[Entries shown]
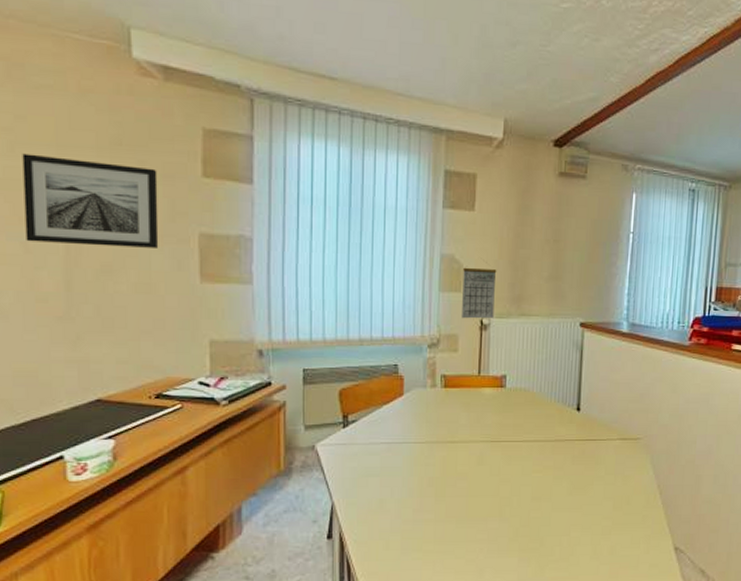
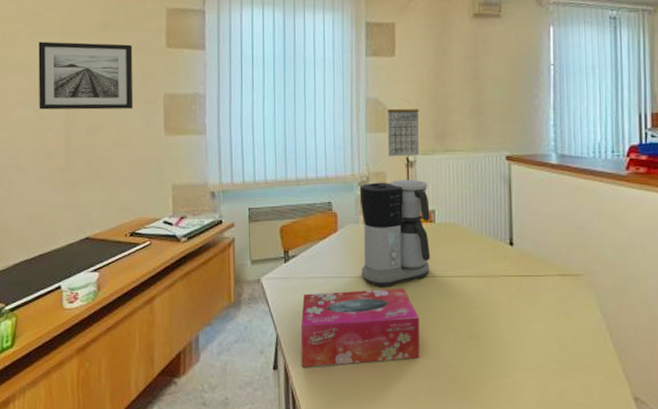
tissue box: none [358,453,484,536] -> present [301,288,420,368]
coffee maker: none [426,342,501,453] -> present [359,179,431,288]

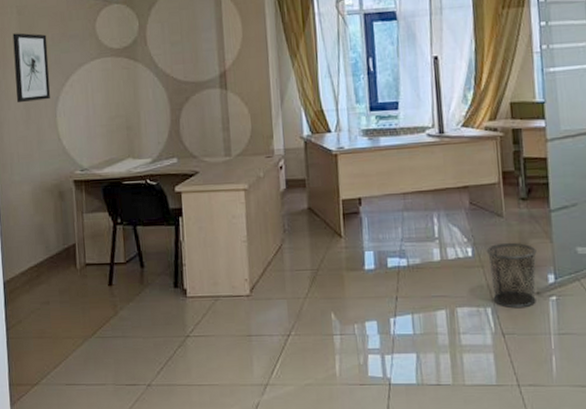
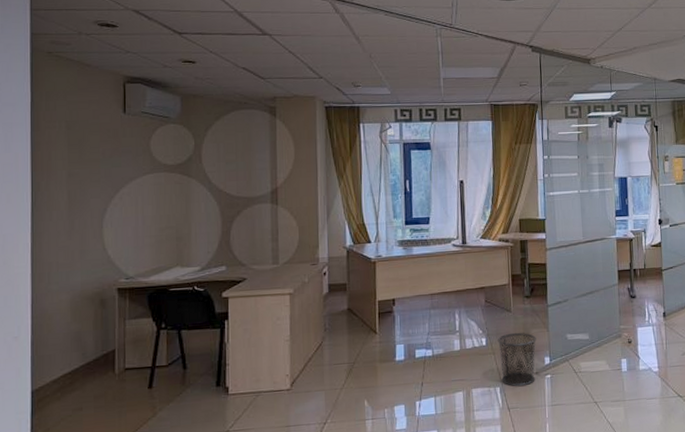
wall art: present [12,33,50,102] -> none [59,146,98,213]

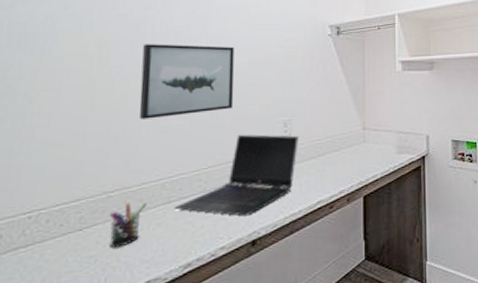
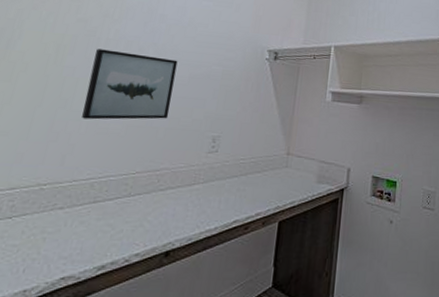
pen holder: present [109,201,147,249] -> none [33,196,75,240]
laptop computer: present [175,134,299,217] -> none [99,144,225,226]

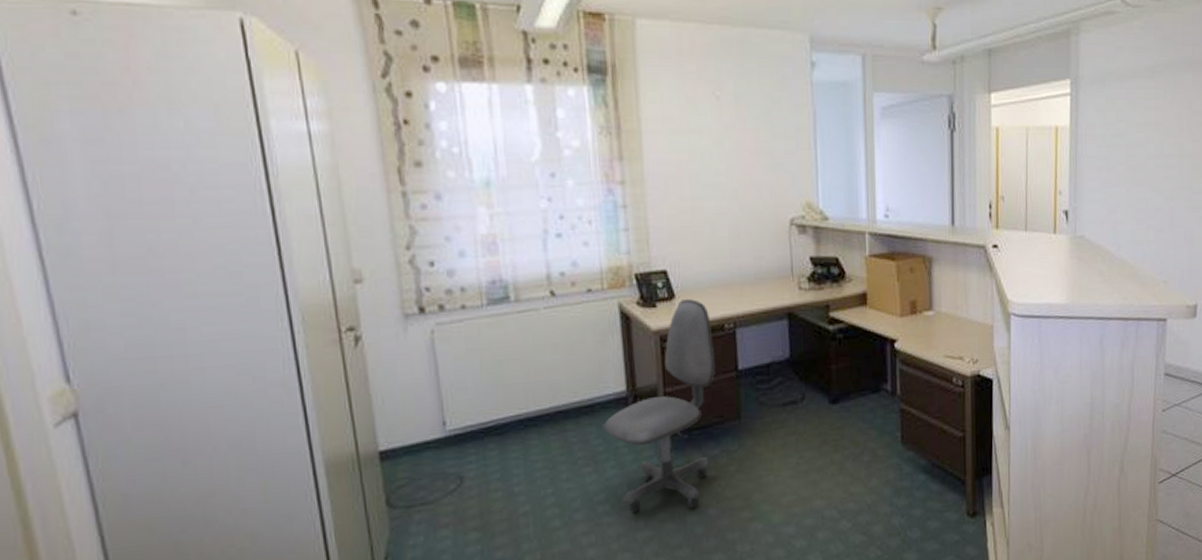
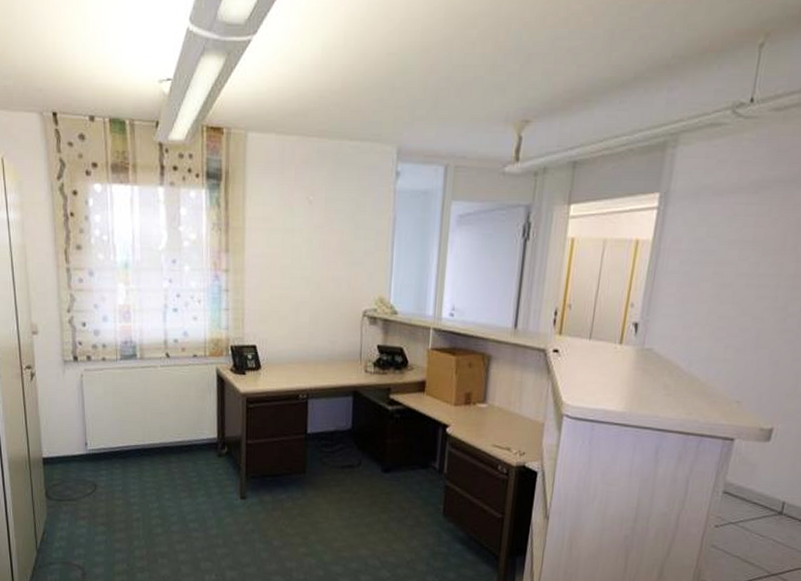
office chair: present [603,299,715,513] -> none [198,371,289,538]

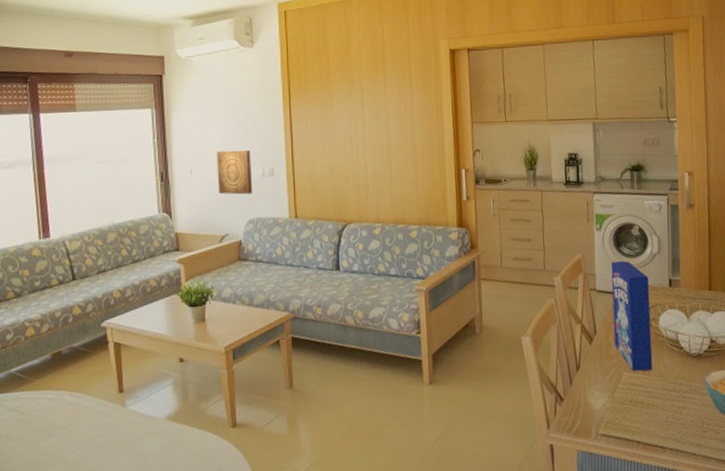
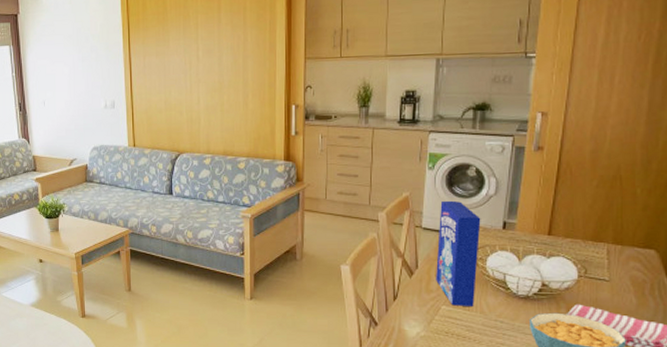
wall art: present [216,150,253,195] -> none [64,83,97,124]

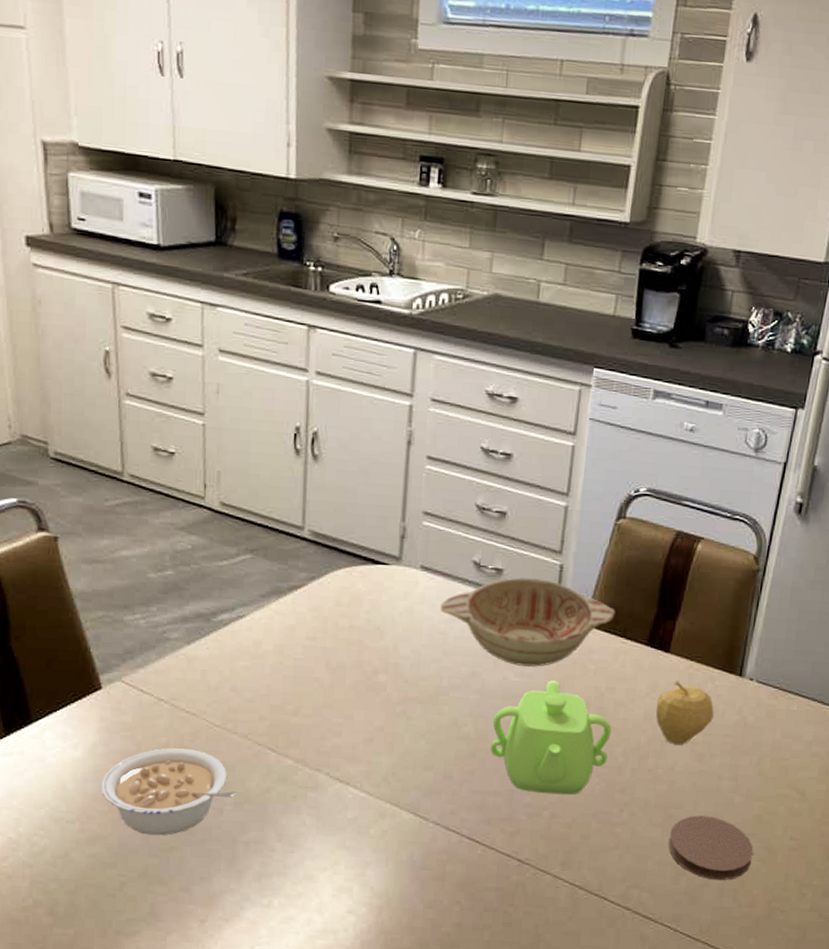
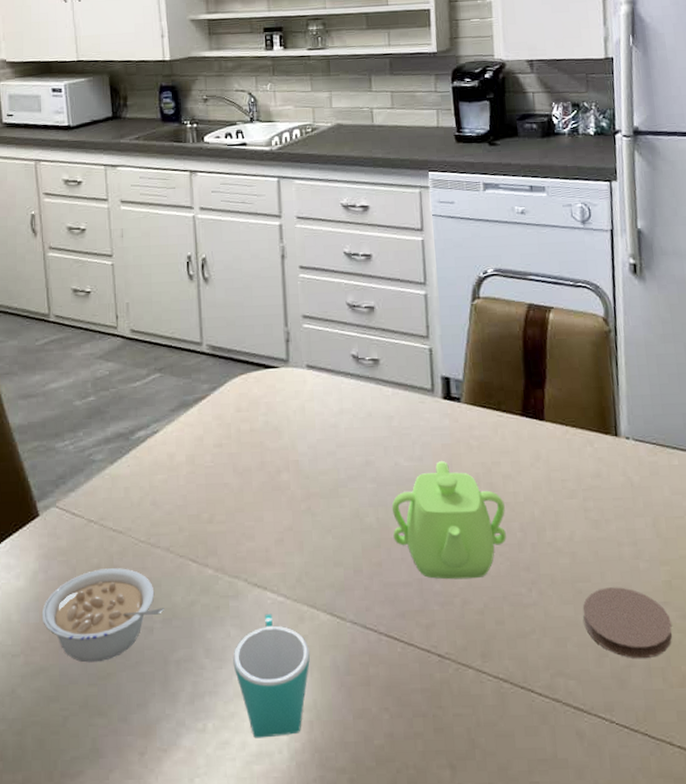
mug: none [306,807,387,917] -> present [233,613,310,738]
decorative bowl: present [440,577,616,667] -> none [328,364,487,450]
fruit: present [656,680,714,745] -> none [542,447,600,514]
[/Entries shown]
» What to work on
Return nothing except the lines from the line with "coffee maker: none" through the last line of the records above, copied exactly and without pictures.

» Finished task
coffee maker: none [426,342,501,453] -> present [359,179,431,288]

wall art: present [12,33,50,102] -> none [59,146,98,213]

pen holder: present [109,201,147,249] -> none [33,196,75,240]
laptop computer: present [175,134,299,217] -> none [99,144,225,226]

office chair: present [603,299,715,513] -> none [198,371,289,538]

wall art: present [216,150,253,195] -> none [64,83,97,124]

mug: none [306,807,387,917] -> present [233,613,310,738]
decorative bowl: present [440,577,616,667] -> none [328,364,487,450]
fruit: present [656,680,714,745] -> none [542,447,600,514]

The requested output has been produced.